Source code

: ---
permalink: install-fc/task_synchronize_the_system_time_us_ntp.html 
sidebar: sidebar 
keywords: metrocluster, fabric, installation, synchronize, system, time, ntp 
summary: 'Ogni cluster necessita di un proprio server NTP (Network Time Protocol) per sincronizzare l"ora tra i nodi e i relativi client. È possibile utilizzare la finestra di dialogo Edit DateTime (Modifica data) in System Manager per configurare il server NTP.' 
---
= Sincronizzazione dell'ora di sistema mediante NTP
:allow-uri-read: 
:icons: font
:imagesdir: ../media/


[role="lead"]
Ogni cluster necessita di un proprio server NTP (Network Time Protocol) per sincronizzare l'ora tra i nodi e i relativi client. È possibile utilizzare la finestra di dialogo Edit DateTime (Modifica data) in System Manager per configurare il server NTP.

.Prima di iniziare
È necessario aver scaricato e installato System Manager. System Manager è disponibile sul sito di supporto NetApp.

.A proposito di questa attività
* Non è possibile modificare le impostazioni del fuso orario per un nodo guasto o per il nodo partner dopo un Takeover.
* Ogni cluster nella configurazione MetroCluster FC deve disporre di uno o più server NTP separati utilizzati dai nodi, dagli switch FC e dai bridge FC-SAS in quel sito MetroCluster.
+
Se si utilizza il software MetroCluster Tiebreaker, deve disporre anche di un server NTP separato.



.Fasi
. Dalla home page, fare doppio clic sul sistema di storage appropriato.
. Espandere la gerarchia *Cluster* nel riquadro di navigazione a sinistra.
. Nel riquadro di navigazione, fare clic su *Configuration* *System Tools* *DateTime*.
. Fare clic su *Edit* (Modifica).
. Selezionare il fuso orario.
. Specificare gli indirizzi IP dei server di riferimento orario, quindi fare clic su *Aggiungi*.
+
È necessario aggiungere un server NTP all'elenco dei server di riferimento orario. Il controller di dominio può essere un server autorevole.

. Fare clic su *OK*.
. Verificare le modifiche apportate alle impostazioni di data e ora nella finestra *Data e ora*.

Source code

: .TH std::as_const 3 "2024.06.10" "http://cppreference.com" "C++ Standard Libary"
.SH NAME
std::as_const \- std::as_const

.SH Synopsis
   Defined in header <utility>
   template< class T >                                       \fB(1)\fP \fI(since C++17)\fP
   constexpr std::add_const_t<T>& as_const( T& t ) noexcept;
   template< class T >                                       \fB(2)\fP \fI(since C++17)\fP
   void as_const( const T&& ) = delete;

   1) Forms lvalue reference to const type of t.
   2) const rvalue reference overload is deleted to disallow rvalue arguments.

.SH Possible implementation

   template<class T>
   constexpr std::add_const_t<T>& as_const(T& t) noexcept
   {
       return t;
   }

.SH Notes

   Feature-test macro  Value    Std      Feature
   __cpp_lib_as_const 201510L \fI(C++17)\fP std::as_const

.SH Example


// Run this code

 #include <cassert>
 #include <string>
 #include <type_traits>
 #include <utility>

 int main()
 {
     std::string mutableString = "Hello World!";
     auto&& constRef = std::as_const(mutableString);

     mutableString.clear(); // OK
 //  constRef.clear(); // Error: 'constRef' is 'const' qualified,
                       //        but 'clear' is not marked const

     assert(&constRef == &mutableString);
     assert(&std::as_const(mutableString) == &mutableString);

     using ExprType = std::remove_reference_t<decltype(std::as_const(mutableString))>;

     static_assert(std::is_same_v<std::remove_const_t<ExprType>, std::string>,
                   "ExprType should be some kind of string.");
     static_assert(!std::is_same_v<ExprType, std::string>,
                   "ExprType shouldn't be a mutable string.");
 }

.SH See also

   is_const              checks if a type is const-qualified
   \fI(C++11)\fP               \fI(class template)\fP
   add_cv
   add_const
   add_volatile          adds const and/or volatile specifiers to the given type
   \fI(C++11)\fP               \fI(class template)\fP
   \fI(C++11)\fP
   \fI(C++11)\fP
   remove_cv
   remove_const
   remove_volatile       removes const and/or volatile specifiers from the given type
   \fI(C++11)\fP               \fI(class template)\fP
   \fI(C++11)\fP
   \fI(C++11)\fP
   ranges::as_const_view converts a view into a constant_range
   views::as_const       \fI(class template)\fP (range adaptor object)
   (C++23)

::::::::::

EXERCISE INSTRUCTIONS
The complete material above is to be retyped word for word.

SOLUTION TO THIS TASK
Source code

: ---
permalink: install-fc/task_synchronize_the_system_time_us_ntp.html 
sidebar: sidebar 
keywords: metrocluster, fabric, installation, synchronize, system, time, ntp 
summary: 'Ogni cluster necessita di un proprio server NTP (Network Time Protocol) per sincronizzare l"ora tra i nodi e i relativi client. È possibile utilizzare la finestra di dialogo Edit DateTime (Modifica data) in System Manager per configurare il server NTP.' 
---
= Sincronizzazione dell'ora di sistema mediante NTP
:allow-uri-read: 
:icons: font
:imagesdir: ../media/


[role="lead"]
Ogni cluster necessita di un proprio server NTP (Network Time Protocol) per sincronizzare l'ora tra i nodi e i relativi client. È possibile utilizzare la finestra di dialogo Edit DateTime (Modifica data) in System Manager per configurare il server NTP.

.Prima di iniziare
È necessario aver scaricato e installato System Manager. System Manager è disponibile sul sito di supporto NetApp.

.A proposito di questa attività
* Non è possibile modificare le impostazioni del fuso orario per un nodo guasto o per il nodo partner dopo un Takeover.
* Ogni cluster nella configurazione MetroCluster FC deve disporre di uno o più server NTP separati utilizzati dai nodi, dagli switch FC e dai bridge FC-SAS in quel sito MetroCluster.
+
Se si utilizza il software MetroCluster Tiebreaker, deve disporre anche di un server NTP separato.



.Fasi
. Dalla home page, fare doppio clic sul sistema di storage appropriato.
. Espandere la gerarchia *Cluster* nel riquadro di navigazione a sinistra.
. Nel riquadro di navigazione, fare clic su *Configuration* *System Tools* *DateTime*.
. Fare clic su *Edit* (Modifica).
. Selezionare il fuso orario.
. Specificare gli indirizzi IP dei server di riferimento orario, quindi fare clic su *Aggiungi*.
+
È necessario aggiungere un server NTP all'elenco dei server di riferimento orario. Il controller di dominio può essere un server autorevole.

. Fare clic su *OK*.
. Verificare le modifiche apportate alle impostazioni di data e ora nella finestra *Data e ora*.

Source code

: .TH std::as_const 3 "2024.06.10" "http://cppreference.com" "C++ Standard Libary"
.SH NAME
std::as_const \- std::as_const

.SH Synopsis
   Defined in header <utility>
   template< class T >                                       \fB(1)\fP \fI(since C++17)\fP
   constexpr std::add_const_t<T>& as_const( T& t ) noexcept;
   template< class T >                                       \fB(2)\fP \fI(since C++17)\fP
   void as_const( const T&& ) = delete;

   1) Forms lvalue reference to const type of t.
   2) const rvalue reference overload is deleted to disallow rvalue arguments.

.SH Possible implementation

   template<class T>
   constexpr std::add_const_t<T>& as_const(T& t) noexcept
   {
       return t;
   }

.SH Notes

   Feature-test macro  Value    Std      Feature
   __cpp_lib_as_const 201510L \fI(C++17)\fP std::as_const

.SH Example


// Run this code

 #include <cassert>
 #include <string>
 #include <type_traits>
 #include <utility>

 int main()
 {
     std::string mutableString = "Hello World!";
     auto&& constRef = std::as_const(mutableString);

     mutableString.clear(); // OK
 //  constRef.clear(); // Error: 'constRef' is 'const' qualified,
                       //        but 'clear' is not marked const

     assert(&constRef == &mutableString);
     assert(&std::as_const(mutableString) == &mutableString);

     using ExprType = std::remove_reference_t<decltype(std::as_const(mutableString))>;

     static_assert(std::is_same_v<std::remove_const_t<ExprType>, std::string>,
                   "ExprType should be some kind of string.");
     static_assert(!std::is_same_v<ExprType, std::string>,
                   "ExprType shouldn't be a mutable string.");
 }

.SH See also

   is_const              checks if a type is const-qualified
   \fI(C++11)\fP               \fI(class template)\fP
   add_cv
   add_const
   add_volatile          adds const and/or volatile specifiers to the given type
   \fI(C++11)\fP               \fI(class template)\fP
   \fI(C++11)\fP
   \fI(C++11)\fP
   remove_cv
   remove_const
   remove_volatile       removes const and/or volatile specifiers from the given type
   \fI(C++11)\fP               \fI(class template)\fP
   \fI(C++11)\fP
   \fI(C++11)\fP
   ranges::as_const_view converts a view into a constant_range
   views::as_const       \fI(class template)\fP (range adaptor object)
   (C++23)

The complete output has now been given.